Pero la cuestión crucial es si los fugitivos de Siria (y de otras guerras) buscan de verdad «Otra patria», o meramente pretenden reproducir en otro lugar la misma vida y conductas que dejaron atrás, con los beneficios económicos que les depara el nuevo país. Como más arriba señalábamos, la tendencia a la endogamia de los extranjeros es muy común, pero hay grados y maneras. Según la permeablidad de la sociedad receptora o la presión y control del grupo sobre el individuo en las comunidades recién llegadas.
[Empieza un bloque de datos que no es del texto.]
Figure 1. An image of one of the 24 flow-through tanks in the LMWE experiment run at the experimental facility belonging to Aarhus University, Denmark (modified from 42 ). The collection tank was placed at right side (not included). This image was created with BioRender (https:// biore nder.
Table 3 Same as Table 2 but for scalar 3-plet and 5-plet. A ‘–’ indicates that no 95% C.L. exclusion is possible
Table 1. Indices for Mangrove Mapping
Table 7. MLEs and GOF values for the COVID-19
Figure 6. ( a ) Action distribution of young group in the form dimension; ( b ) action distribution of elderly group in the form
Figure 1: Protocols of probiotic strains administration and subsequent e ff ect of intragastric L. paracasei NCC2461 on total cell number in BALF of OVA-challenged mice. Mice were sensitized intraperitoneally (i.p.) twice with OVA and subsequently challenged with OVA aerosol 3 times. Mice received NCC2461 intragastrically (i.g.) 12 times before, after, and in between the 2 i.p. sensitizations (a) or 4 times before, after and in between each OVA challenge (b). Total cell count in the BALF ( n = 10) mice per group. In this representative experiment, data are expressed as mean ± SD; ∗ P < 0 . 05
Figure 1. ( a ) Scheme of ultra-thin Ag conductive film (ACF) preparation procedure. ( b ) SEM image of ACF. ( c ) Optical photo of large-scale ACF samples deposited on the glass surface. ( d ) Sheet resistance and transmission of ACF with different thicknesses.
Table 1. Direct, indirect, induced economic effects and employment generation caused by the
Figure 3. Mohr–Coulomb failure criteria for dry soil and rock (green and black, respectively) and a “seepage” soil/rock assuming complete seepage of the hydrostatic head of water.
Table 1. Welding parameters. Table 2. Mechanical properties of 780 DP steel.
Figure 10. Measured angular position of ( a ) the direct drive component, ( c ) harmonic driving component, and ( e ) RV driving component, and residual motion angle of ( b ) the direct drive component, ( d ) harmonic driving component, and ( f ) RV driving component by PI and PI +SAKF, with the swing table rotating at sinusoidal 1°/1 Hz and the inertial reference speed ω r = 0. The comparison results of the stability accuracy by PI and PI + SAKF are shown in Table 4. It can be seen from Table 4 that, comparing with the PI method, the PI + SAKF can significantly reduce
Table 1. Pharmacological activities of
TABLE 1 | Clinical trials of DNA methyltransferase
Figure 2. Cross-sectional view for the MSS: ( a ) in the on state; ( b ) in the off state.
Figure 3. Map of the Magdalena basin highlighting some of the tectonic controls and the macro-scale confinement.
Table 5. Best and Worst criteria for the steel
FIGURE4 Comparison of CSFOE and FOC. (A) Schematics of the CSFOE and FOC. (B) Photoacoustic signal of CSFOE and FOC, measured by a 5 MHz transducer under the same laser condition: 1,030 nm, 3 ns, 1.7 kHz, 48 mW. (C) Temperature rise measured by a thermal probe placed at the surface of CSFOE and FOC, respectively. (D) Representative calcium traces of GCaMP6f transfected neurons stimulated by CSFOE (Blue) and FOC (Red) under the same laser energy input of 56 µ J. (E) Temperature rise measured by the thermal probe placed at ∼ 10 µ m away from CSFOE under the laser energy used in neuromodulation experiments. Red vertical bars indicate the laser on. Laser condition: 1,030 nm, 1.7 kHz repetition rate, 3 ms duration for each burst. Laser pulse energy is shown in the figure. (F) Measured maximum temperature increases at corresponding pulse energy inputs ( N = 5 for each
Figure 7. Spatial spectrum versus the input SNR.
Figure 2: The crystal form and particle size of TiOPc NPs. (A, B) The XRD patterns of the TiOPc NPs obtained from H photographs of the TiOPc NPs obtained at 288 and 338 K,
Tal vez los latinos seamos los más proclives a la integración, en medios afines, siempre que la prosperidad económica del inmigrante no acabe distanciándolo del común de la sociedad, en tanto en el otro extremo estarían hindúes, judíos, chinos, mahometanos, si bien estas observaciones requieren matizaciones importantes hasta de índole personal: en la misma Alemania hay españoles integrados desde sus primeros pasos en el país y otros que vivaquean por allá desde hace cuarenta años maldiciendo a quienes los rodean. En todo caso, es poco alentador ver las imágenes de refugiados sirios, en Hungría, rechazando las cajas de alimentos de la Cruz Roja porque… llevaban pintada una cruz. Mal camino para empezar un encuentro no pedido.
Serafín Fanjul, de la Real Academia de la Historia.